Dentro de una década después de la Constitución sobre la Liturgia, los católicos presenciaron una reforma y restauración de la Liturgia en una escala que no tiene precedente en la historia de la Iglesia.

Hay que admitir que hubo baches en el camino con una empresa tan grande. Claramente, había una desigualdad en la preparación de los sacerdotes y del pueblo. Lo que realmente faltaba era el vínculo entre la renovación de la liturgia y el movimiento de renovación auténtica de la Iglesia. Sin ese vínculo más profundo con la renovación de la Iglesia, la restauración de la liturgia se convirtió fácilmente en una cuestión de cambios cosméticos.

Y para algunos, eso significaba hacer que la misa fuera “relevante” y se desvinculara en gran medida del desarrollo espiritual de los católicos que preveía el concilio. Esto condujo a abusos y a lo que San Papa Juan Pablo II llamó “innovaciones extravagantes” en su carta que conmemoraba el 25º aniversario del Concilio.

Algunos de estos abusos fomentaron la falta de respeto por la auténtica renovación litúrgica y causaron confusión. Afortunadamente, esta situación se ha abordado mediante la educación y la catequesis continuas sobre el verdadero espíritu de las reformas.

En esa misma carta, el difunto Papa también observó que si bien “la gran mayoría de los pastores y el pueblo cristiano han aceptado la reforma litúrgica con un espíritu de obediencia y, de hecho, fervor gozoso”, había resistencia a las reformas. Algunas personas, señaló, consideraban que la práctica religiosa era un asunto privado, por lo que se resistían a la llamada a la participación activa de los fieles, prefiriendo quedarse solos.

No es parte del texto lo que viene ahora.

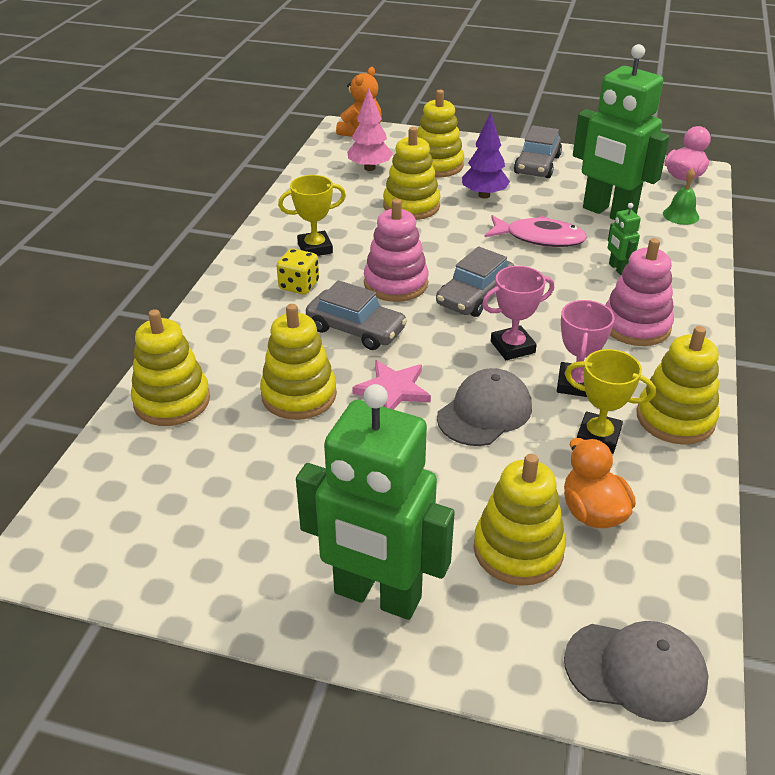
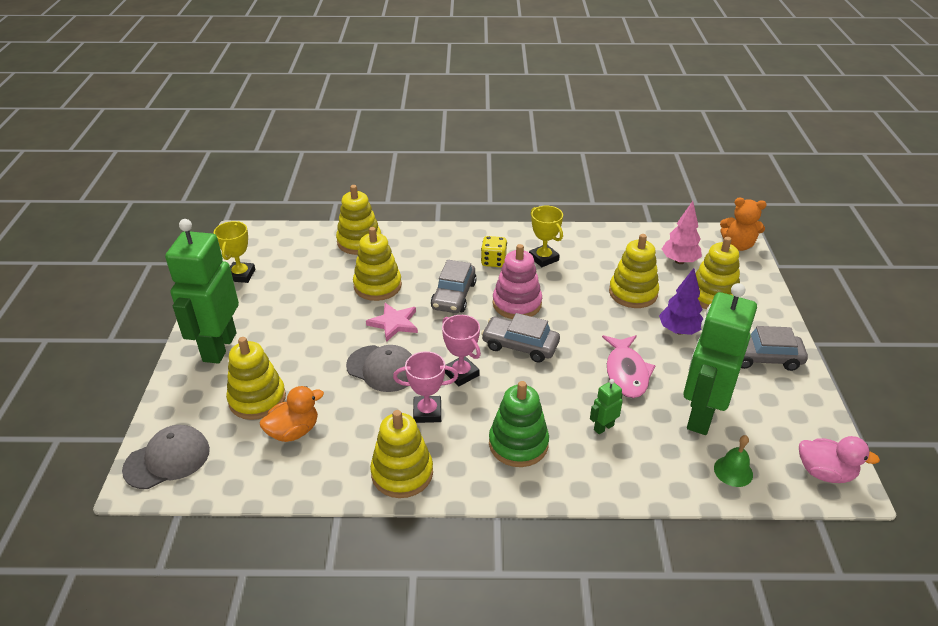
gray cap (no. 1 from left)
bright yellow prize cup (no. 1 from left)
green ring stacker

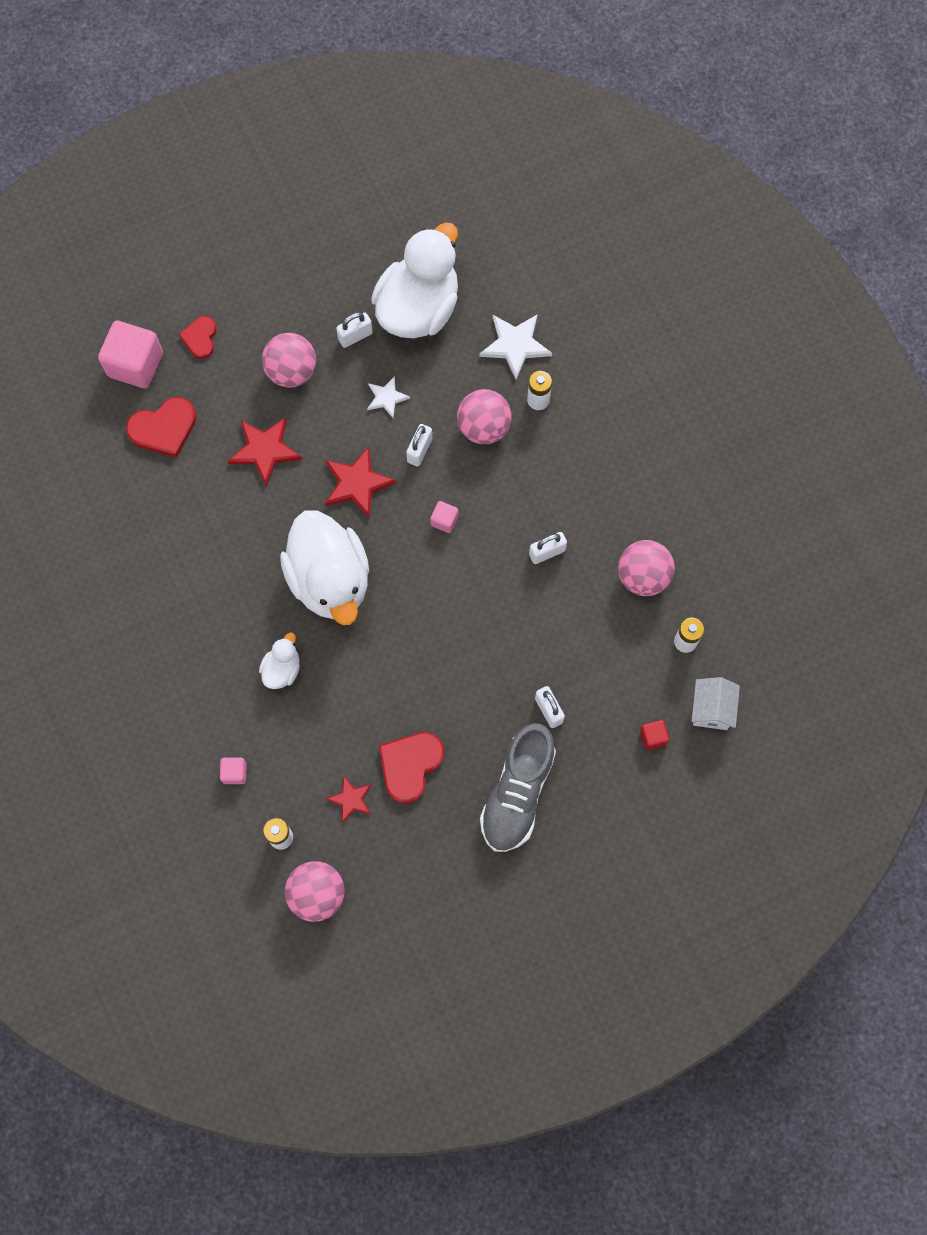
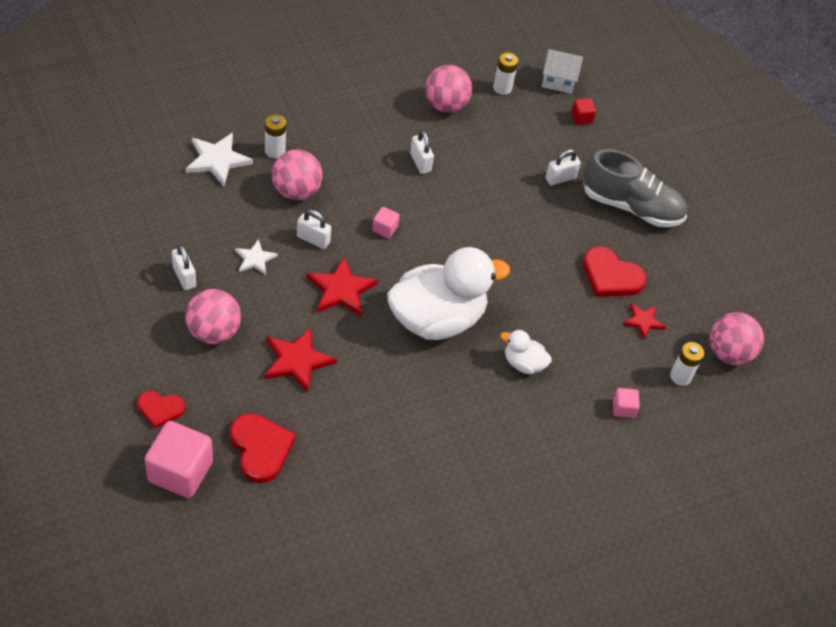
white toy duck (no. 3 from left in the first image)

Y luego hubo otros que no creían que la Iglesia pudiera reformar la liturgia, porque, como él lo dijo, “volvieron de una manera unilateral y exclusiva a las formas litúrgicas anteriores que algunos de ellos consideran como la única garantía de la certeza de la fe”.

Sin embargo, a pesar de todo esto, el difunto santo Papa nos instó a no perder de vista el enorme efecto positivo que la renovación de la liturgia ha tenido para la Iglesia, con el uso más amplio de la Escritura, las oraciones en el lenguaje común de la gente, la mayor participación de los fieles, los ministerios de los laicos.

Todo esto, señaló, son signos del “movimiento del Espíritu Santo en la vida de la Iglesia”.